- Requirement
Transcribe the treadmill power passage below, from "V1 is the velocity" down to "incline at 11.0mph?", with no changes.

- Passage provided
Start
P = (F + mgSin(angle)) * V2

V1 is the velocity we ran at with no incline.

V2 is the velocity we run at with an incline.

What we want to know here is what is V2? What velocity do we need to run at with an incline, in order to equal the same power we run at with no incline?

For instance, say we want to know how much power does running at 11.0 mph generate? But our treadmill doesn’t go up to 11.0mph. It only goes up to 10.0mph. What incline do we need to run at, at 10.0mph, in order to equal the power of no incline at 11.0mph?

We set our equations equal to one another,

F * V1 = (F + mgSin(angle)) * V2

We then solve for V2,

V2 = (F * V1) / (F + mgSin(angle))

The problem here is we don’t know what the force is i.e. what’s the force from running on a treadmill? Let’s use another equation to help.
End
- Dataset items
Start
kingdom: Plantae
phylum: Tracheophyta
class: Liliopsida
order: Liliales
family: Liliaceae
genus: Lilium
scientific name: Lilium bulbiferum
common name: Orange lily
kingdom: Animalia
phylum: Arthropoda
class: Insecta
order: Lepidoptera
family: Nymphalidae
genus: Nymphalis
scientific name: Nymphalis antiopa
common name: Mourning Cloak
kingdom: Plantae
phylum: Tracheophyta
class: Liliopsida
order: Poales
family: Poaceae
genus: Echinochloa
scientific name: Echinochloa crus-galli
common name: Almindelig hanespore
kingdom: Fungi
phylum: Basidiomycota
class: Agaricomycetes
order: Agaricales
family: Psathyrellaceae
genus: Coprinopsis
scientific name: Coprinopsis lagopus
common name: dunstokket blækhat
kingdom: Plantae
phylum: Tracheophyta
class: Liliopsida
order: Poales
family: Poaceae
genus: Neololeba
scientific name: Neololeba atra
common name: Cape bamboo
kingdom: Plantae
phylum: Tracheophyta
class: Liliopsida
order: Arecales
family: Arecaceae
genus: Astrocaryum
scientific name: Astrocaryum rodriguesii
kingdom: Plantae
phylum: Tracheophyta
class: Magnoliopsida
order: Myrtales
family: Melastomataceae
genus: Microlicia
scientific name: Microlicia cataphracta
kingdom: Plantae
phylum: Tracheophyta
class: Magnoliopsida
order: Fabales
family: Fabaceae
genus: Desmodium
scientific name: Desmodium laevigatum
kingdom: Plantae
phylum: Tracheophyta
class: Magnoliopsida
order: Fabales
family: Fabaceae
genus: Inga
End
- Answer to the exercise
V1 is the velocity we ran at with no incline.

V2 is the velocity we run at with an incline.

What we want to know here is what is V2? What velocity do we need to run at with an incline, in order to equal the same power we run at with no incline?

For instance, say we want to know how much power does running at 11.0 mph generate? But our treadmill doesn’t go up to 11.0mph. It only goes up to 10.0mph. What incline do we need to run at, at 10.0mph, in order to equal the power of no incline at 11.0mph?